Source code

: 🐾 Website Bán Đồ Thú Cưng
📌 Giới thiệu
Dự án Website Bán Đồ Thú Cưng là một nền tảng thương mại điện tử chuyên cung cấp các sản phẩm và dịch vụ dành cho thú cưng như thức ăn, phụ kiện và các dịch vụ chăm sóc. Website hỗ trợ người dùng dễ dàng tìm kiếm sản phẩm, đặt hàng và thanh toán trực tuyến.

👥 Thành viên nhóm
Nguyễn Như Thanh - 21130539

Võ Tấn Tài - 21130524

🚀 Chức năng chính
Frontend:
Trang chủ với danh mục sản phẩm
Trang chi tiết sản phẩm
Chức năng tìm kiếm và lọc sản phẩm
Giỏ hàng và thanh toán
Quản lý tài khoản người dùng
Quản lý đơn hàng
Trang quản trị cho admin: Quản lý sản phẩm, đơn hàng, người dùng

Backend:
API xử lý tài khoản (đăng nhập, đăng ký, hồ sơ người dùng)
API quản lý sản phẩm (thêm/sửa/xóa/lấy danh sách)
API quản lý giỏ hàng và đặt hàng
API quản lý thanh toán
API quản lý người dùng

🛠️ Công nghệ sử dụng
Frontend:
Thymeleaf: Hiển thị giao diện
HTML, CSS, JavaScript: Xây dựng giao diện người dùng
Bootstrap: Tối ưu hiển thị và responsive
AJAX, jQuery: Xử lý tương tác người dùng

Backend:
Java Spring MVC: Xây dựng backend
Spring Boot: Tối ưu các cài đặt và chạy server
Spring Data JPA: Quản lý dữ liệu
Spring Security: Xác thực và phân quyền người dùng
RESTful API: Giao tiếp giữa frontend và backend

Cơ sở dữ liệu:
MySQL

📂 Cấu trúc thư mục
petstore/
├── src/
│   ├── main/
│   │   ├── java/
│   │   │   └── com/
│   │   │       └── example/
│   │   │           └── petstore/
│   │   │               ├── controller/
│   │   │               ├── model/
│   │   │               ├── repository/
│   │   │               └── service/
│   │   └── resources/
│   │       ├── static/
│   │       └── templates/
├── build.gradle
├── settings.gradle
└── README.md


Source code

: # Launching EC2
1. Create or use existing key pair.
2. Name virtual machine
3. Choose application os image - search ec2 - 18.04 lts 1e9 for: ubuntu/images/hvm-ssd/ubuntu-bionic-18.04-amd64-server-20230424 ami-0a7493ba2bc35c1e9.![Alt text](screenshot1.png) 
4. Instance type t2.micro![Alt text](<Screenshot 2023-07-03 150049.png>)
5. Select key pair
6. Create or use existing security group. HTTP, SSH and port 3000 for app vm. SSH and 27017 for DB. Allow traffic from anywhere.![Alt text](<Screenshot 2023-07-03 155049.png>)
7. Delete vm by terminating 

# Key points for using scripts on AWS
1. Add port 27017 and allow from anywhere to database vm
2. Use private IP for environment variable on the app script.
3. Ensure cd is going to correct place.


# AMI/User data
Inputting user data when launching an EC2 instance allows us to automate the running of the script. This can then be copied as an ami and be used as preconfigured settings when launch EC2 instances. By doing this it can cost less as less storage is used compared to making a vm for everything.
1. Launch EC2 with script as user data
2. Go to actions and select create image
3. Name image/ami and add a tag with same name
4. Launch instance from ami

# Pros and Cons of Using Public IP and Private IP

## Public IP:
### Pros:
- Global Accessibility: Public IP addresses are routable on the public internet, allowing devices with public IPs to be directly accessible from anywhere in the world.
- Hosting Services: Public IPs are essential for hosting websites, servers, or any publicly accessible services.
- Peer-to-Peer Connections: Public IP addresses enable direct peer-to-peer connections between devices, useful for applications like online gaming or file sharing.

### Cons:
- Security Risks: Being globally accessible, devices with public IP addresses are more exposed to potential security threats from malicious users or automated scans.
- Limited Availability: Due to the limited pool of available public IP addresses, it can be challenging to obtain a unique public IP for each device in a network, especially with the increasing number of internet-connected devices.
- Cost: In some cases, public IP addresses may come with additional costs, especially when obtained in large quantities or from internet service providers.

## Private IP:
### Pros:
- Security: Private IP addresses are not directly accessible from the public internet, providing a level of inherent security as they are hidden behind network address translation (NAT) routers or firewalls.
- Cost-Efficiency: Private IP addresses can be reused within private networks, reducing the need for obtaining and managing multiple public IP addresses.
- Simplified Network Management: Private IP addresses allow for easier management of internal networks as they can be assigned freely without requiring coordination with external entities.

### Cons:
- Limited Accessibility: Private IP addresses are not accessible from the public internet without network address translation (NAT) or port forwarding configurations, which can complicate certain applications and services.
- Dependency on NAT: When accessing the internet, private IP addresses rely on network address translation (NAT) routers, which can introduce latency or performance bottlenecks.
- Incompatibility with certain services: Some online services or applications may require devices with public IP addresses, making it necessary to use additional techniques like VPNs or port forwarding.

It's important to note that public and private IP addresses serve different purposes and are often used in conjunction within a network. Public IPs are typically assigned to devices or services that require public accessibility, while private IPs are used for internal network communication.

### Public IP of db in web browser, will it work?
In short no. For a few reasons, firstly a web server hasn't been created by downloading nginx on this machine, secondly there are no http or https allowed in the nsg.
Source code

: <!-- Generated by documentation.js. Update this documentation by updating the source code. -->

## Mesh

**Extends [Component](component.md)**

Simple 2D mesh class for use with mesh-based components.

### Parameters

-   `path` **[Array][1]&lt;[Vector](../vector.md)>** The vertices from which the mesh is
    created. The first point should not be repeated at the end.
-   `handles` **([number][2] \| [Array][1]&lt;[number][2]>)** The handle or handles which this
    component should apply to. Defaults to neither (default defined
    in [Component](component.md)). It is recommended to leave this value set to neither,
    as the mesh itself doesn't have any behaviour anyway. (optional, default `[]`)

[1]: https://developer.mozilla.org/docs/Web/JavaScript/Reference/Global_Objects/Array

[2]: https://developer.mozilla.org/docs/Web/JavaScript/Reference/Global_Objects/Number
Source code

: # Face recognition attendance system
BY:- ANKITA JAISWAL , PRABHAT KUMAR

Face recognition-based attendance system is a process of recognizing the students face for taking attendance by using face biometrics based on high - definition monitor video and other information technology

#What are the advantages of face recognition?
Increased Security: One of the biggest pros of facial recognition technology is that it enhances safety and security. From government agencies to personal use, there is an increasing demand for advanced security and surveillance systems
==================================================
> Exercise requirements
Rewrite the records from the line containing "Chức năng chính" up to and including the line containing "API quản lý người dùng" as a numbered list, leaving out any blank lines.

> Solution for this task
1. 🚀 Chức năng chính
2. Frontend:
3. Trang chủ với danh mục sản phẩm
4. Trang chi tiết sản phẩm
5. Chức năng tìm kiếm và lọc sản phẩm
6. Giỏ hàng và thanh toán
7. Quản lý tài khoản người dùng
8. Quản lý đơn hàng
9. Trang quản trị cho admin: Quản lý sản phẩm, đơn hàng, người dùng
10. Backend:
11. API xử lý tài khoản (đăng nhập, đăng ký, hồ sơ người dùng)
12. API quản lý sản phẩm (thêm/sửa/xóa/lấy danh sách)
13. API quản lý giỏ hàng và đặt hàng
14. API quản lý thanh toán
15. API quản lý người dùng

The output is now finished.